Skip to content

4 Sawmill

© Julia Nurit Schönnagel, MATH+

© Julia Nurit Schönnagel, MATH+

Author: Hennie ter Morsche (TU Eindhoven)
Project: 4TU.AMI

Challenge

The sawing elves Zick and Zack are working in the sawmill of Santa Clause. In the morning, they receive four wooden square-shaped panels, each of dimensions 4 m × 4 m, and a work schedule. To fulfil their tasks, Zick and Zack always make use of a magic blade that has zero width.

  • Part A of their work schedule asks them to cut the first panel into four congruent quadrilaterals such that each quadrilateral has a circumcircle of diameter \sqrt{8} m.
  • Part B asks them to cut the second panel into four congruent quadrilaterals such that each quadrilateral has a circumcircle of diameter \sqrt{10} m.
  • Part C asks them to cut the third panel into four congruent quadrilaterals such that each quadrilateral has a circumcircle of diameter \sqrt{12} m.
  • Part D asks them to cut the fourth panel into four congruent quadrilaterals such that each quadrilateral has a circumcircle of diameter \sqrt{17} m.

 

Zick scratches his head and complains, “This work schedule is extremely imprecise. It does not tell us the exact shape of these congruent quadrilaterals.”

Zack also scratches his head and laments, “Perhaps our central administration has once again given us on an impossible task. This has happened before!”

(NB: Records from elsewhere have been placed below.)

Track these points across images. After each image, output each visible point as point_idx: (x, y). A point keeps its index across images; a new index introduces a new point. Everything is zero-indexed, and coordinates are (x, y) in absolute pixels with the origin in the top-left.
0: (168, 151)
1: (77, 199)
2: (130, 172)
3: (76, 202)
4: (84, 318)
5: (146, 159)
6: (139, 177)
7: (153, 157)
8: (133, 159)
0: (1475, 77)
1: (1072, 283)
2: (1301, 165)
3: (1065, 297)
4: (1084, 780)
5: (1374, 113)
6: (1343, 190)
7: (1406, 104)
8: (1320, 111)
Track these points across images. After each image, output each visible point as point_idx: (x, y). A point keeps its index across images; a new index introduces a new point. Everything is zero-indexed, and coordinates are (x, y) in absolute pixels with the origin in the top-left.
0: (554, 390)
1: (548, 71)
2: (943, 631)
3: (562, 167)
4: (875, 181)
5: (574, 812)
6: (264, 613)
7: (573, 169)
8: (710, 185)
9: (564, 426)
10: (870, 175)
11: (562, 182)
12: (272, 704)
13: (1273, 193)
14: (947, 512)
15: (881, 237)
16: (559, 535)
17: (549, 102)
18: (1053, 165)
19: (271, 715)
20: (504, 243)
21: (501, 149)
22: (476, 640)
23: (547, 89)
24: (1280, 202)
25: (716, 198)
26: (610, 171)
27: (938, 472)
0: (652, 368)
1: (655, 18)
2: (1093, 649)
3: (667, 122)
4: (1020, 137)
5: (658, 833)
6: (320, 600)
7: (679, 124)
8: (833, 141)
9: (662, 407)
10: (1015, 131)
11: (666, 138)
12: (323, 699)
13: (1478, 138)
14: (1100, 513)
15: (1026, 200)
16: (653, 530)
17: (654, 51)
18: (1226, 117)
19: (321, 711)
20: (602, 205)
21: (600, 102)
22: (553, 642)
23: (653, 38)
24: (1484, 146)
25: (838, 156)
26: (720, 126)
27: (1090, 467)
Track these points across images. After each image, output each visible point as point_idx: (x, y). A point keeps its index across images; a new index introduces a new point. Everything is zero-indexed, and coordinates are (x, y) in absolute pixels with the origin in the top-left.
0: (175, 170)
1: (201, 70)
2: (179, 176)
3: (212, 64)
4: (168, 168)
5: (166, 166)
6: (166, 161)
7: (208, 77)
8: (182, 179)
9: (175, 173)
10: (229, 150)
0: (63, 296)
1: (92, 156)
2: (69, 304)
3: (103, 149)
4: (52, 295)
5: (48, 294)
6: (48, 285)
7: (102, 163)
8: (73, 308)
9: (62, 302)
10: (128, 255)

Can you help Zick and Zack?

Possible answers:

  1.  Only parts A and B of the work schedule are feasible.
  2.  Only parts A and C of the work schedule are feasible.
  3.  Only parts A and D of the work schedule are feasible.
  4.  Only parts B and C of the work schedule are feasible.
  5.  Only parts B and D of the work schedule are feasible.
  6.  Only parts A, B, and C of the work schedule are feasible.
  7.  Only parts A, B, and D of the work schedule are feasible.
  8.  Only parts A, C, and D of the work schedule are feasible.
  9.  Only parts B, C, and D of the work schedule are feasible.
  10.  All four parts of the work schedule are feasible.